American author and participatory journalist

James Michael Clash (born 1950s) is an American participatory adventure journalist and writer who has engaged in and written about various challenging exploits. He has written for Forbes, AskMen, Huffington Post, Bloomberg Businessweek, and Automobile. Clash has written three books: Forbes To The Limits, The Right Stuff: Interviews with Icons of the 1960s, and The Right Stuff: Interviews with Icons of the 1970s and 1980s. He is a fellow and former board member of The Explorers Club and is also ticket holder 610 on Virgin Galactic for a flight to space.

== Early life ==

Clash was born in Tokyo, Japan in the 1950s and raised in Laurel, Maryland. He has a Bachelor of Arts degree in English from the University of Maryland, and an MBA from Columbia University. His first foray into adventure began as an amateur "ham" radio operator. Prior to becoming an adventure journalist, Clash covered mutual funds and finance for Forbes magazine, and was an account director in the advertising industry.

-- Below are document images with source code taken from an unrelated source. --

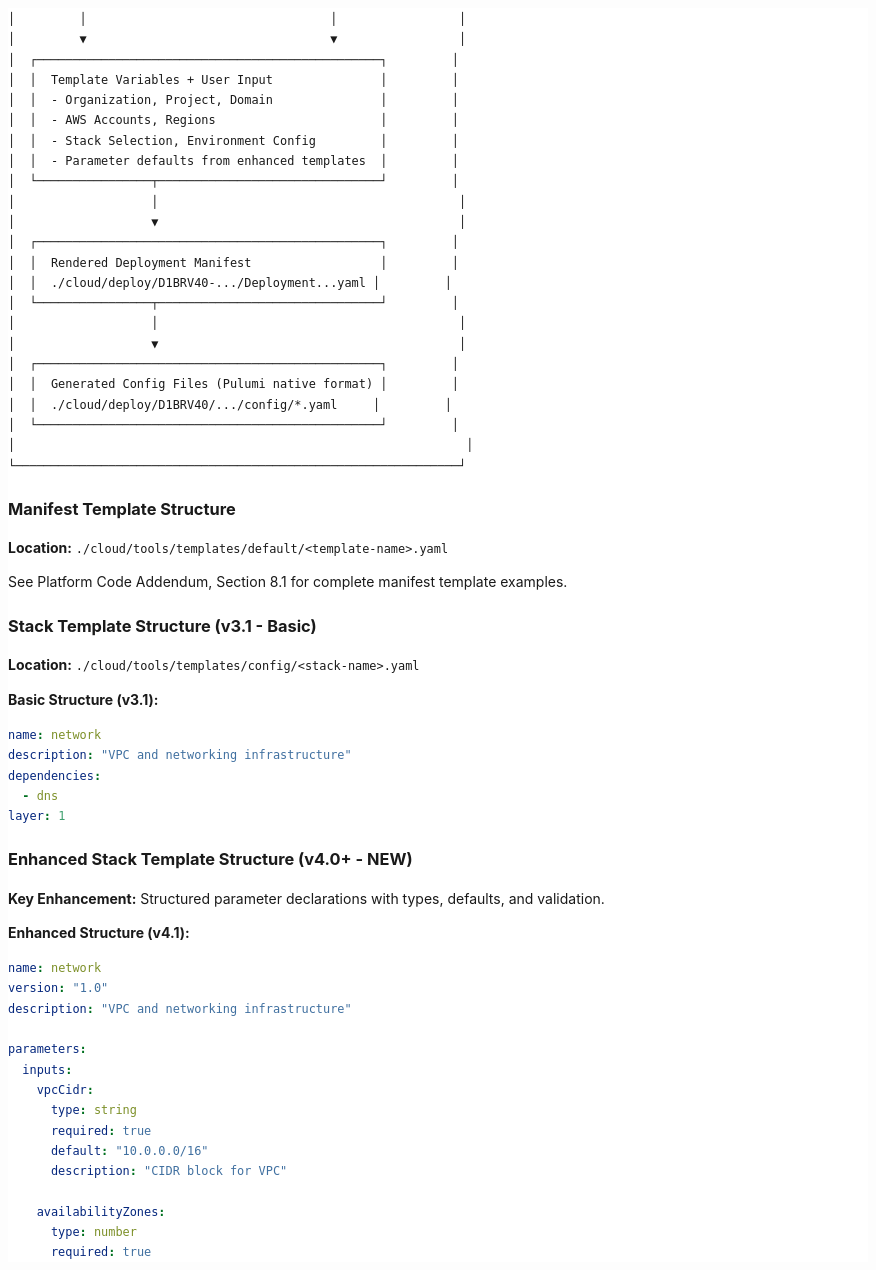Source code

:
 ```
│         │                                  │                 │
│         ▼                                  ▼                 │
│  ┌────────────────────────────────────────────────┐         │
│  │  Template Variables + User Input               │         │
│  │  - Organization, Project, Domain               │         │
│  │  - AWS Accounts, Regions                       │         │
│  │  - Stack Selection, Environment Config         │         │
│  │  - Parameter defaults from enhanced templates  │         │
│  └────────────────┬───────────────────────────────┘         │
│                   │                                          │
│                   ▼                                          │
│  ┌────────────────────────────────────────────────┐         │
│  │  Rendered Deployment Manifest                  │         │
│  │  ./cloud/deploy/D1BRV40-.../Deployment...yaml │         │
│  └────────────────┬───────────────────────────────┘         │
│                   │                                          │
│                   ▼                                          │
│  ┌────────────────────────────────────────────────┐         │
│  │  Generated Config Files (Pulumi native format) │         │
│  │  ./cloud/deploy/D1BRV40/.../config/*.yaml     │         │
│  └────────────────────────────────────────────────┘         │
│                                                               │
└──────────────────────────────────────────────────────────────┘
```

### Manifest Template Structure

**Location:** `./cloud/tools/templates/default/<template-name>.yaml`

See Platform Code Addendum, Section 8.1 for complete manifest template examples.

### Stack Template Structure (v3.1 - Basic)

**Location:** `./cloud/tools/templates/config/<stack-name>.yaml`

**Basic Structure (v3.1):**
```yaml
name: network
description: "VPC and networking infrastructure"
dependencies:
  - dns
layer: 1
```

### Enhanced Stack Template Structure (v4.0+ - NEW)

**Key Enhancement:** Structured parameter declarations with types, defaults, and validation.

**Enhanced Structure (v4.1):**
```yaml
name: network
version: "1.0"
description: "VPC and networking infrastructure"

parameters:
  inputs:
    vpcCidr:
      type: string
      required: true
      default: "10.0.0.0/16"
      description: "CIDR block for VPC"

    availabilityZones:
      type: number
      required: true
```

== Interviews with iconic figures ==

As an adventure journalist, Clash has interviewed 8 of the 12 moon walkers including Neil Armstrong and Buzz Aldrin. He has also interviewed legendary aviation pioneers including Chuck Yeager, Senator John Glenn, Sir Richard Branson, Elon Musk, Jeff Bezos, Alan Eustace, Bertrand Piccard, Joe Kittinger, and Felix Baumgartner. Notable mountaineers include Sir Edmund Hillary, Reinhold Messner, Sir Chris Bonington, Jamling Tenzing Norgay, and Jim Whittaker.

Clash has also interviewed deep ocean explorers Don Walsh and James Cameron as well as notable race car drivers Sir Jackie Stewart and Mario Andretti and famous musicians Roger Daltrey, Pete Townshend, Grace Slick, Ginger Baker, and Art Garfunkel. Additional diversity among his interviews includes those of Sir Roger Bannister, Dr. Edward Teller, Joe Frazier, Mikhail Baryshnikov, and Neil de Grasse Tyson.